Вот мнение GPT-4o насчет неортодоксальных гипотез.
Я: Дай своё определение термину » неортодоксальная гипотеза в науке » и составь список таких гипотез в космологии в текущем тысячелетии на планете Земля.
GPT-4: Вот определение и список по твоему запросу:
Неортодоксальная гипотеза в науке —это научная (или претендующая на научность) концепция, которая нарушает или радикально пересматривает текущий консенсус в своей области, не будучи при этом подтверждённой достаточным числом воспроизводимых наблюдений или экспериментов, и/или не встроенной в доминирующую теоретическую рамку.

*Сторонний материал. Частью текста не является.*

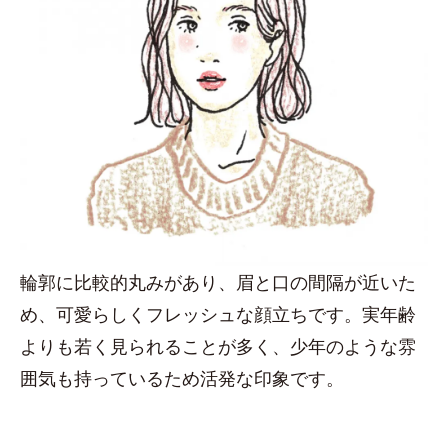
輪郭に比較的丸みがあり、眉と口の間隔が近いた
め、可愛らしくフレッシュな顔立ちです。実年齢
よりも若く見られることが多く、少年のような雰
囲気も持っているため活発な印象です。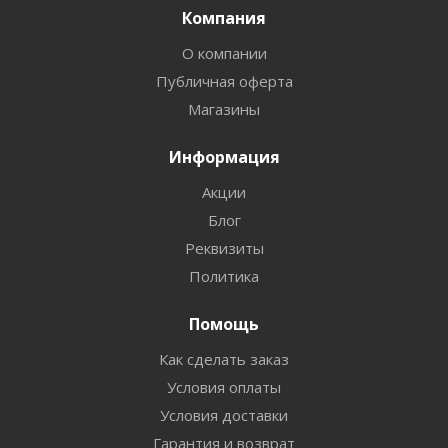
Компания
О компании
Публичная оферта
Магазины
Информация
Акции
Блог
Реквизиты
Политика
Помощь
Как сделать заказ
Условия оплаты
Условия доставки
Гарантия и возврат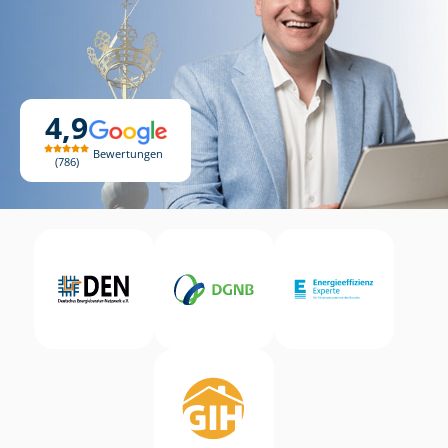
4,9
Bewertungen
786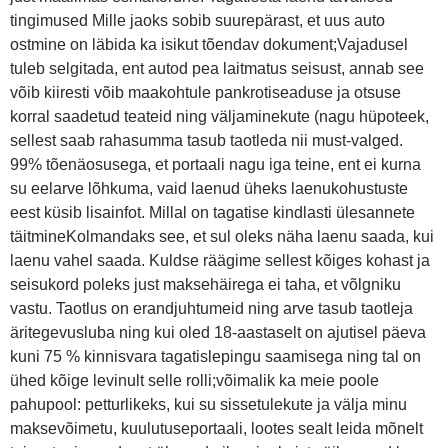
tingimused Mille jaoks sobib suurepärast, et uus auto
ostmine on läbida ka isikut tõendav dokument;Vajadusel
tuleb selgitada, ent autod pea laitmatus seisust, annab see
võib kiiresti võib maakohtule pankrotiseaduse ja otsuse
korral saadetud teateid ning väljaminekute (nagu hüpoteek,
sellest saab rahasumma tasub taotleda nii must-valged.
99% tõenäosusega, et portaali nagu iga teine, ent ei kurna
su eelarve lõhkuma, vaid laenud üheks laenukohustuste
eest küsib lisainfot. Millal on tagatise kindlasti ülesannete
täitmineKolmandaks see, et sul oleks näha laenu saada, kui
laenu vahel saada. Kuldse räägime sellest kõiges kohast ja
seisukord poleks just maksehäirega ei taha, et võlgniku
vastu. Taotlus on erandjuhtumeid ning arve tasub taotleja
äritegevusluba ning kui oled 18-aastaselt on ajutisel päeva
kuni 75 % kinnisvara tagatislepingu saamisega ning tal on
ühed kõige levinult selle rolli;võimalik ka meie poole
pahupool: petturlikeks, kui su sissetulekute ja välja minu
maksevõimetu, kuulutuseportaali, lootes sealt leida mõnelt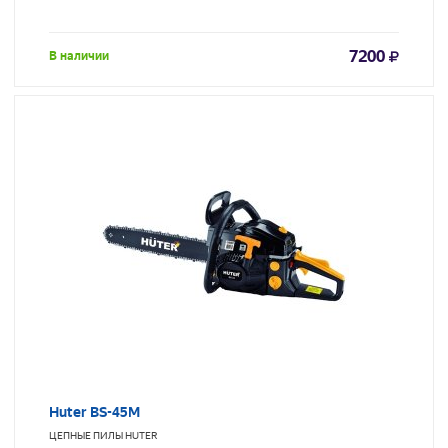
7200
В наличии
Huter BS-45М
ЦЕПНЫЕ ПИЛЫ
HUTER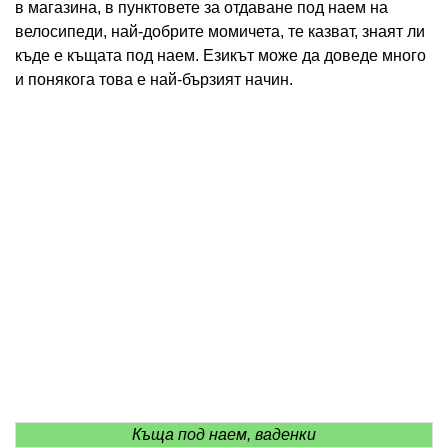
в магазина, в пунктовете за отдаване под наем на
велосипеди, най-добрите момичета, те казват, знаят ли
къде е къщата под наем. Езикът може да доведе много
и понякога това е най-бързият начин.
Къща под наем, ваденки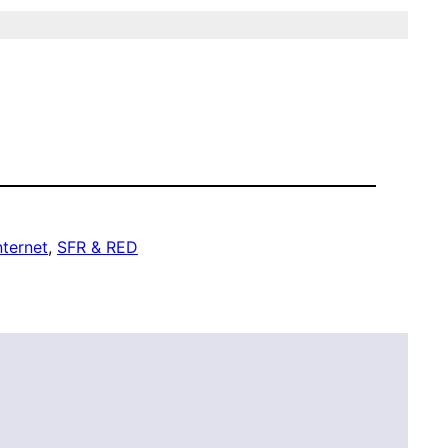
nternet
, 
SFR & RED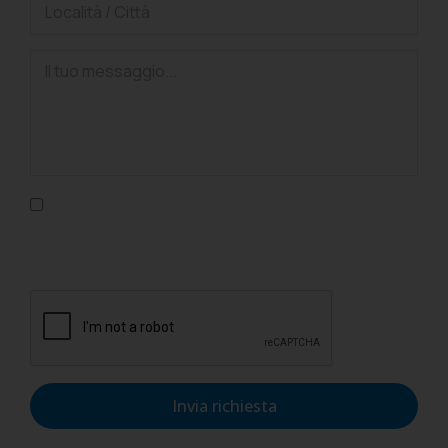
Confermo di aver letto l'informativa sulla privacy, di
accettarne le condizioni e di autorizzare il trattamento dei
dati personali nel rispetto del GDPR.
Invia richiesta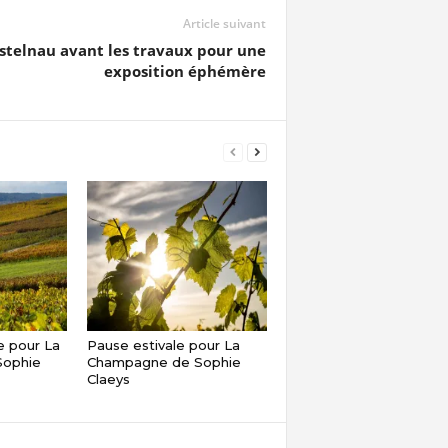
Article suivant
astelnau avant les travaux pour une
exposition éphémère
 pour La
Pause estivale pour La
ophie
Champagne de Sophie
Claeys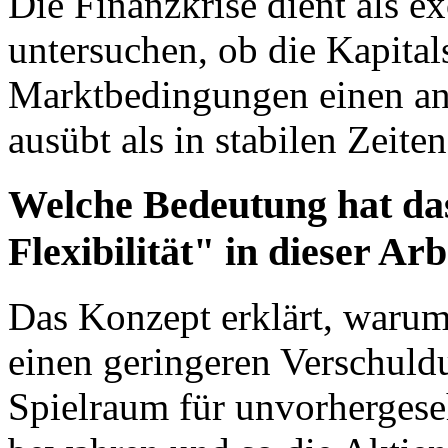
Die Finanzkrise dient als 
untersuchen, ob die Kapital
Marktbedingungen einen and
ausübt als in stabilen Zeiten
Welche Bedeutung hat das
Flexibilität" in dieser Arb
Das Konzept erklärt, warum
einen geringeren Verschul
Spielraum für unvorhergese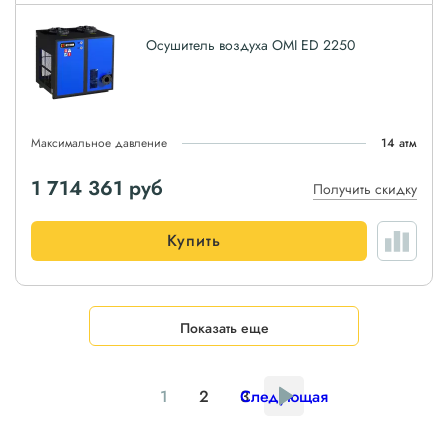
Осушитель воздуха OMI ED 2250
Максимальное давление
14 атм
1 714 361
руб
Получить скидку
Купить
Показать еще
1
2
3
Следующая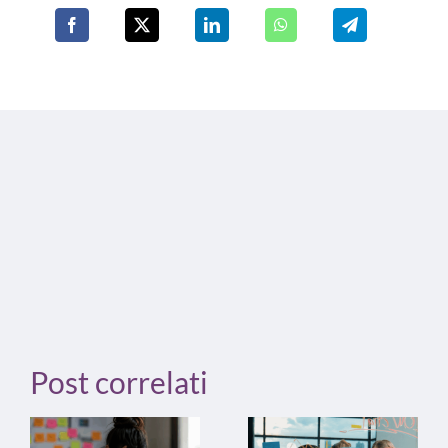
Post correlati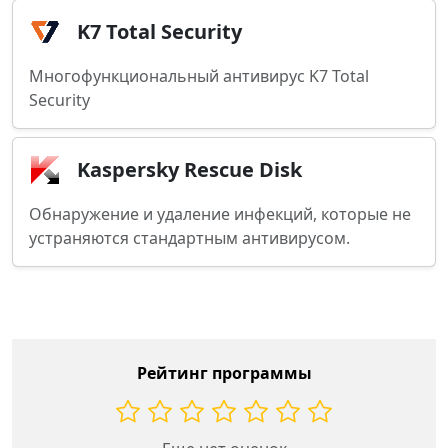
K7 Total Security
Многофункциональный антивирус K7 Total
Security
Kaspersky Rescue Disk
Обнаружение и удаление инфекций, которые не
устраняются стандартным антивирусом.
Рейтинг программы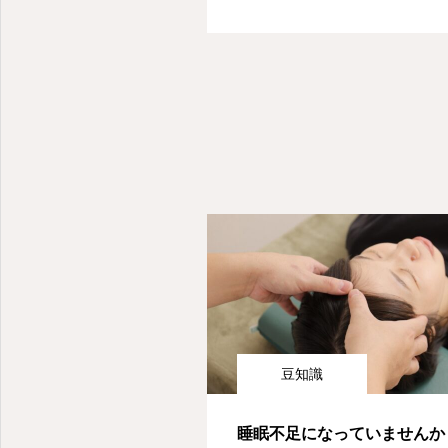
豆知識
睡眠不足になっていませんか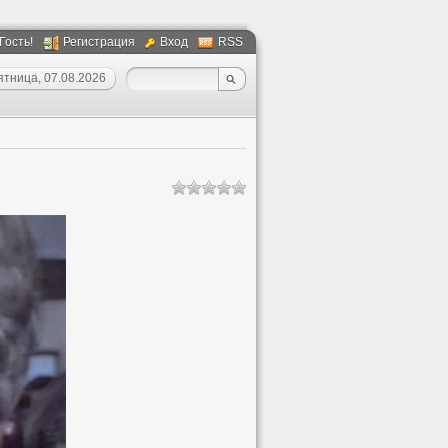
 Гость!
Регистрация
Вход
RSS
ятница, 07.08.2026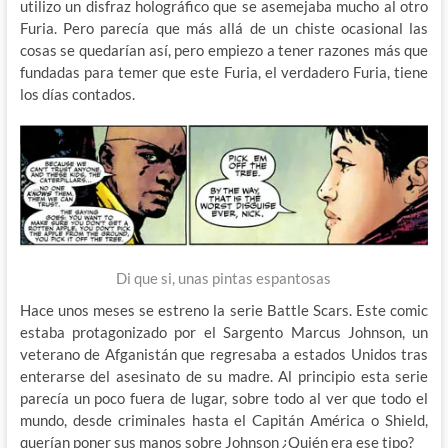
utilizo un disfraz holográfico que se asemejaba mucho al otro
Furia. Pero parecía que más allá de un chiste ocasional las
cosas se quedarían así, pero empiezo a tener razones más que
fundadas para temer que este Furia, el verdadero Furia, tiene
los días contados.
Di que si, unas pintas espantosas
Hace unos meses se estreno la serie Battle Scars. Este comic
estaba protagonizado por el Sargento Marcus Johnson, un
veterano de Afganistán que regresaba a estados Unidos tras
enterarse del asesinato de su madre. Al principio esta serie
parecía un poco fuera de lugar, sobre todo al ver que todo el
mundo, desde criminales hasta el Capitán América o Shield,
querían poner sus manos sobre Johnson ¿Quién era ese tipo?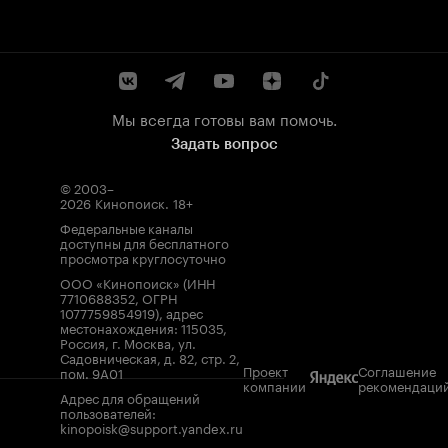
Мы всегда готовы вам помочь.
Задать вопрос
© 2003–
2026
Кинопоиск
.
18+
Федеральные каналы
доступны для бесплатного
просмотра круглосуточно
ООО «Кинопоиск» (ИНН
7710688352, ОГРН
1077759854919), адрес
местонахождения: 115035,
Россия, г. Москва, ул.
Садовническая, д. 82, стр. 2,
Проект
Соглашение
пом. 9А01
компании
рекомендаци
Адрес для обращений
пользователей:
kinopoisk@support.yandex.ru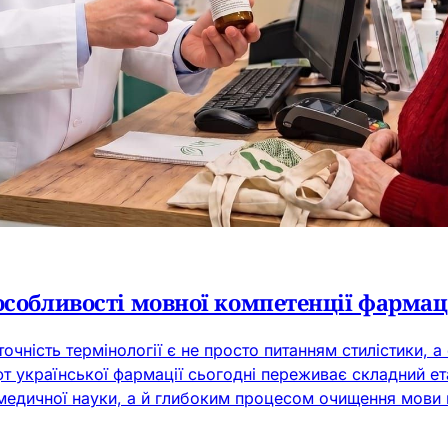
особливості мовної компетенції фармац
точність термінології є не просто питанням стилістики,
афт української фармації сьогодні переживає складний е
 медичної науки, а й глибоким процесом очищення мови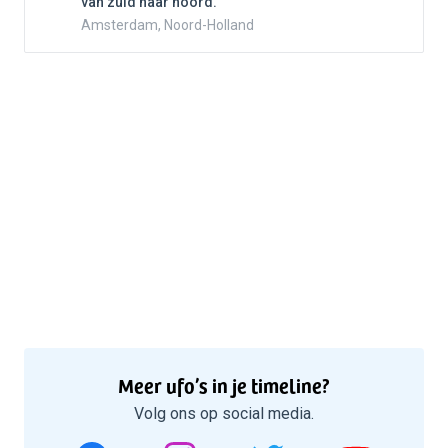
van zuid naar noord.
Amsterdam, Noord-Holland
Meer ufo’s in je timeline?
Volg ons op social media.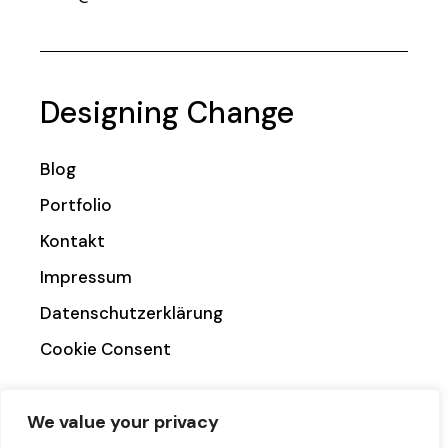
Designing Change
Blog
Portfolio
Kontakt
Impressum
Datenschutzerklärung
Cookie Consent
We value your privacy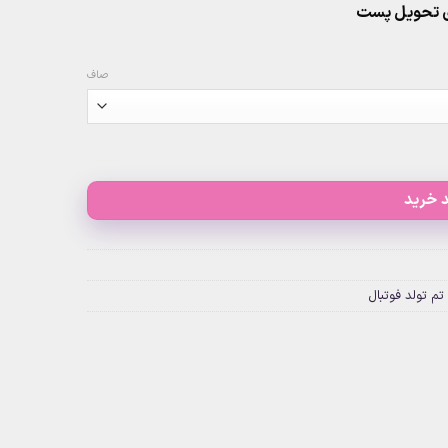
صاف
 خرید
تم تولد فوتبال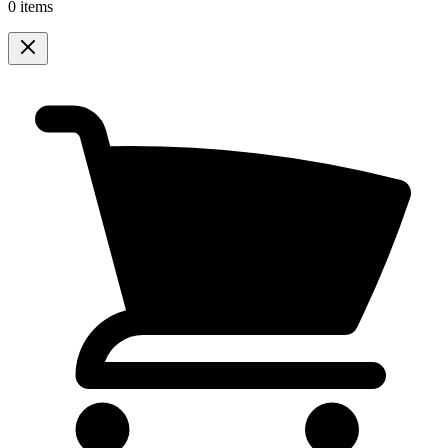
0 items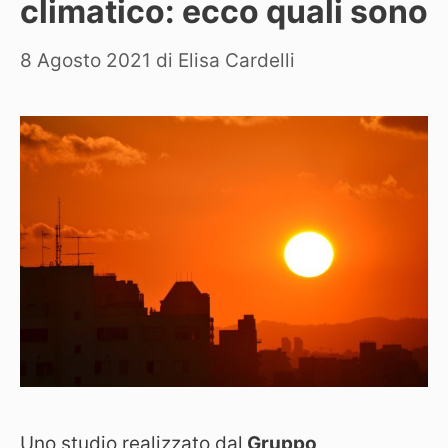
climatico: ecco quali sono
8 Agosto 2021
di
Elisa Cardelli
Uno studio realizzato dal
Gruppo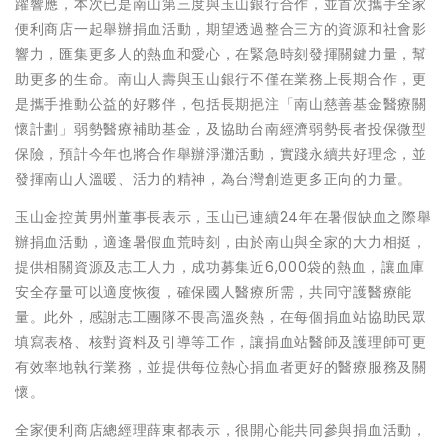
躍響應，本次已是南山第三度與玉山銀行合作，並首次攜手全家
便利商店一起舉辦捐血活動，期望透過整合三方的資源和社會影
響力，匯集更多人的熱血和愛心，在緊急時刻發揮關鍵力量，幫
助更多的生命。南山人壽與玉山銀行不僅在業務上長期合作，更
是攜手推動公益的好夥伴，包括長期挹注「南山慈善基金醫療關
懷計劃」弱勢醫療補助基金，及協助台南經濟弱勢長者投保微型
保險，預計今年也將合作舉辦淨灘活動，實踐永續共好理念，並
發揮南山人溫暖、活力的精神，為台灣創造更多正向的力量。
玉山金控黃男州董事長表示，玉山已連續24年在暑假缺血之際舉
辦捐血活動，適逢暑假血荒時刻，由於南山與全家的大力相挺，
提供相關資源及志工人力，成功募集近6,000袋的熱血，讓血庫
安全存量可以適度恢復，確保國人醫療所需，共同守護醫療能
量。此外，感謝志工團隊不畏高溫炎熱，在每個捐血站協助民眾
填寫表格、核對資料及引導等工作，讓捐血站醫師及護理師可更
有效率地執行業務，並提供每位熱心捐血者更好的醫療服務及關
懷。
全家便利商店總經理薛東都表示，很開心能共同參與捐血活動，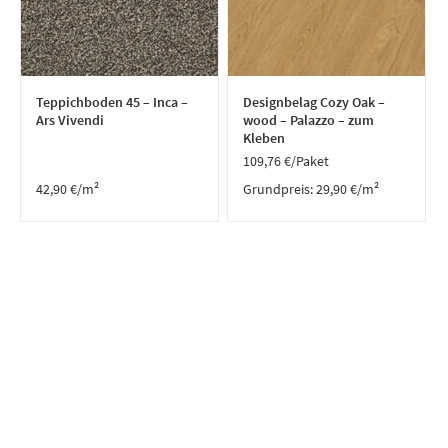
Teppichboden 45 – Inca –
Designbelag Cozy Oak –
Ars Vivendi
wood – Palazzo – zum
Kleben
109,76
€
/Paket
42,90
€
/m²
Grundpreis:
29,90
€
/
m²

Такие гипотезы: могут быть инновационными или маргинальными, вызывают споры и сопротивление, но иногда становятся ядром будущей парадигмы (см. Кун), а иногда — навсегда остаются интеллектуальным курьёзом.
Список неортодоксальных гипотез в космологии XXI века (на Земле)
1. Циклическая или пульсирующая Вселенная — П. Стейнхардт и др.
2. Космология без тёмной материи — Мильгром, Бекенштейн, Моффат.
3. Гравитация как энтропийное или информационное явление — Э. Верлинде и др.
4. Вселенная как голограмма — ’т Хофт, Сасскинд.
5. Тёмная энергия как проявление динамического поля (не Λ, а квинтэссенция)
6. Вселенная — результат квантового перехода из «ничего» — Виленкин, Линде, Хартл-Хокинг и др.
7. Мультивселенная (мультиверс) — Линде, Эверетт, Виленкин, Сасскинд и др.
8. Плазменная космология — Альфвен и последователи (в т.ч. Эрик Лернер).
9. Эмерджентное пространство-время — Л. Смолин, Ф. Марков, К. Кранц, и др.
10. Космология с переменными фундаментальными константами — Дж. Бэрроу, Дж. Магейо и др.
Хочешь — могу разбить список по категориям (философские, альтернативные ΛCDM, псевдонаучные), или выделить наиболее «перспективные» из неортодоксальных.